**Prompt**
Decide whether each statement agrees with the passage on MSD theory below, answering yes or no and quoting the words that settle it. 1. The theory swapped the term "dependency" for "connectedness." 2. Most studies focus on macro-level issues. 3. The theory shifted toward a conception of a bounded media system.

**Supplied passage**
§ §

More than 30 years after the initial foray into MSD theory, the theory is still employed and elaborated in empirical research. Most studies examine the intensity of individual MSD relations, but there are also case studies of macro-level issues, such as the evolution of MSD relations under conditions of social change (see Meshkin 1999). However, major changes in media production resources suggested the need for fundamental elaboration of the theory to take into account the less bounded and more chaotic media landscape of the twenty-first century. Obvious examples include the implications of going from three dominant television networks to hundreds of television channels, the emergence and blending of the Internet with traditional media, the explosion of ethnic media, and the multimedia and increasingly centralized ownership structure.

From A Media To A Communication Ecology Theory

In response to these changes, MSD theory has become even more ecological, moving away from a conception of the bounded media system to a communication ecology where traditional media, new media, ethnic media, the media of community institutions, and interpersonal discourse operate in the context of each other. They become information system alternatives for people to select according to which one or which combination of alternatives best serves particular goals. Another major change has been to drop the term “dependency” and replace it with the term “connectedness.” While “dependency” had a sound theoretical basis in Emerson’s notion that power is the flipside of dependency, the term all too often connoted a dependent personality. Especially when considering the more complex communication ecology, it is helpful to speak of people, groups, and organizations as having connections with alternative information production systems.

§ §

**Information shown**
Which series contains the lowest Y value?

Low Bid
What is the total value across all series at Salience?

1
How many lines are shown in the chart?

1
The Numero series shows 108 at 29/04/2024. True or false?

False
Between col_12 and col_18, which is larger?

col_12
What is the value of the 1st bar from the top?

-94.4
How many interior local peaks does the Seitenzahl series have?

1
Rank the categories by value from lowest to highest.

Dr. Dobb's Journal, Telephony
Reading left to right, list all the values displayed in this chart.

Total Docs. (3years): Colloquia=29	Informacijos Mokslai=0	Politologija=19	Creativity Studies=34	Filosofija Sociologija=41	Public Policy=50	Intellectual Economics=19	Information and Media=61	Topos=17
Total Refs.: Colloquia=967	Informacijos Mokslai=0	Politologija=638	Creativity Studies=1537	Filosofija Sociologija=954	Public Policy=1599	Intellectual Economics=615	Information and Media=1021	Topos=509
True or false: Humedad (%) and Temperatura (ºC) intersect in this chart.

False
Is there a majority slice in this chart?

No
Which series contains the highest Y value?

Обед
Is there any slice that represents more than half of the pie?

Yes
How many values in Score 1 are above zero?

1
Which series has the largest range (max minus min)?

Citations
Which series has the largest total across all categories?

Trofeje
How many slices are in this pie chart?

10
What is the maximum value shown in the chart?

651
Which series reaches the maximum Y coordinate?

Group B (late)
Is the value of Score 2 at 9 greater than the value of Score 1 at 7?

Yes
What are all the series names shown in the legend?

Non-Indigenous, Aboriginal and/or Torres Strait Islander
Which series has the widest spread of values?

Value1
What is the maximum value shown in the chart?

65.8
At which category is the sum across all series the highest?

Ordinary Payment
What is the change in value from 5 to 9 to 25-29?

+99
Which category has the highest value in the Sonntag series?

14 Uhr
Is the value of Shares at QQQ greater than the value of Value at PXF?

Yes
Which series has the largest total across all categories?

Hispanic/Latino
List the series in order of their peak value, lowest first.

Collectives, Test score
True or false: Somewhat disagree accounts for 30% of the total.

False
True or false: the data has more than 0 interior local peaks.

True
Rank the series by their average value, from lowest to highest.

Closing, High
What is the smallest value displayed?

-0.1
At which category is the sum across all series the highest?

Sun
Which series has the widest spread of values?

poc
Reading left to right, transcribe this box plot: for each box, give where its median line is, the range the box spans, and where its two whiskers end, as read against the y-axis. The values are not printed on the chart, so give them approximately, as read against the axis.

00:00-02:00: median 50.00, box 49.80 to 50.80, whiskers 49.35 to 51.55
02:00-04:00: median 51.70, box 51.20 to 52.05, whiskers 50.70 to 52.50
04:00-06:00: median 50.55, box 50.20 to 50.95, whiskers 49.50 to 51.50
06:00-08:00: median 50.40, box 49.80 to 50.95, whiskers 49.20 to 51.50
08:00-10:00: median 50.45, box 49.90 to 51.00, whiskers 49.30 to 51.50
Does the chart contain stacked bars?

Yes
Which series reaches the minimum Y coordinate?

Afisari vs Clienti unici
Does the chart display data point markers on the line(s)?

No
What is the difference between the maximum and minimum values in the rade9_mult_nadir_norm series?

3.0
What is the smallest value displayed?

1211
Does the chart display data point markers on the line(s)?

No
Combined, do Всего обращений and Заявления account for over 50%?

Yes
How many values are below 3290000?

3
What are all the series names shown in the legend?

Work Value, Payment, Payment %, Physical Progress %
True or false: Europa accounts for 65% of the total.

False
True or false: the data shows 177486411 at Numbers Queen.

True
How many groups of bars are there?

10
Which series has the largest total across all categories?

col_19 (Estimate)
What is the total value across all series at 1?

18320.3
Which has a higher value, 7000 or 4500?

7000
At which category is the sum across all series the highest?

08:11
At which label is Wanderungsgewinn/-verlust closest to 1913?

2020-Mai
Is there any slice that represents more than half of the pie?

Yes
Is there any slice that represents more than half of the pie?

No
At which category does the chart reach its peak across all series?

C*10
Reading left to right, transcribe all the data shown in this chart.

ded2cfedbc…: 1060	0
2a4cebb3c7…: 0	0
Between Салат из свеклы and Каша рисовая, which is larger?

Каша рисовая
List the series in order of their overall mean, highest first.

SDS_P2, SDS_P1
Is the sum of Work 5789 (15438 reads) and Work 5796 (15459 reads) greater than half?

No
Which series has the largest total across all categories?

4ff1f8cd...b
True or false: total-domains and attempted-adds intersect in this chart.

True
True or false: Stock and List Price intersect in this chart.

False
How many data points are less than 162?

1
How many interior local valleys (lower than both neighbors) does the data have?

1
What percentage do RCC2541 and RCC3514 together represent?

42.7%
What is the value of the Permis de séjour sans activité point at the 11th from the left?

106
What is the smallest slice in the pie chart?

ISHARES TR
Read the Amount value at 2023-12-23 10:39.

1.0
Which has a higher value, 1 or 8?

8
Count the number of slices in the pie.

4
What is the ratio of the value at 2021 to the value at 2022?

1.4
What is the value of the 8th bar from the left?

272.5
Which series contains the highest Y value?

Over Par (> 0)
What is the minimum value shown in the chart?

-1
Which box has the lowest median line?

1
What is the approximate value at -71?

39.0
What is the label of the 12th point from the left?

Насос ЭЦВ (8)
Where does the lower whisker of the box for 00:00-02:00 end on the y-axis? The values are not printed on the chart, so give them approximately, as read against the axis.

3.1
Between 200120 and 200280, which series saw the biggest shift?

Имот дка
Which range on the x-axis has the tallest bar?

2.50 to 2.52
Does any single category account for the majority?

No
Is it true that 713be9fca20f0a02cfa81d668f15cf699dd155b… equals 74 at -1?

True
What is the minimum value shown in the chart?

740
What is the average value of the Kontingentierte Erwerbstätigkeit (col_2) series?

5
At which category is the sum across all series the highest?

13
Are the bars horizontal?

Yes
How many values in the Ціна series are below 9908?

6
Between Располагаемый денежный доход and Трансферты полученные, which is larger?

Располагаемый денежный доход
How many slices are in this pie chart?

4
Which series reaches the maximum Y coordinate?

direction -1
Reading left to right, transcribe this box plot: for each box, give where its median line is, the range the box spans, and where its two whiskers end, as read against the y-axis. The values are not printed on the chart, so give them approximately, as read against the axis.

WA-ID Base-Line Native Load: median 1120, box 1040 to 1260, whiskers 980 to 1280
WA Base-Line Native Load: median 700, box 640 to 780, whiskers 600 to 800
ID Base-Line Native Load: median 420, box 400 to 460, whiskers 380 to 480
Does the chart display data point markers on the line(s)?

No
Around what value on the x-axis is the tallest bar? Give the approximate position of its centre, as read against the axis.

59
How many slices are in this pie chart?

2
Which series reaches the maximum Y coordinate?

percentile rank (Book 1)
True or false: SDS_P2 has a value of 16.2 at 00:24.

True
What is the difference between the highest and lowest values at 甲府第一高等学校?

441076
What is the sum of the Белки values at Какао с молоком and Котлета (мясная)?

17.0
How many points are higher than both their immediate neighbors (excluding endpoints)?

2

§ §

**Result of the exercise**
1. Yes: "drop the term “dependency” and replace it with the term “connectedness.”"
2. No: "Most studies examine the intensity of individual MSD relations"
3. No: "moving away from a conception of the bounded media system"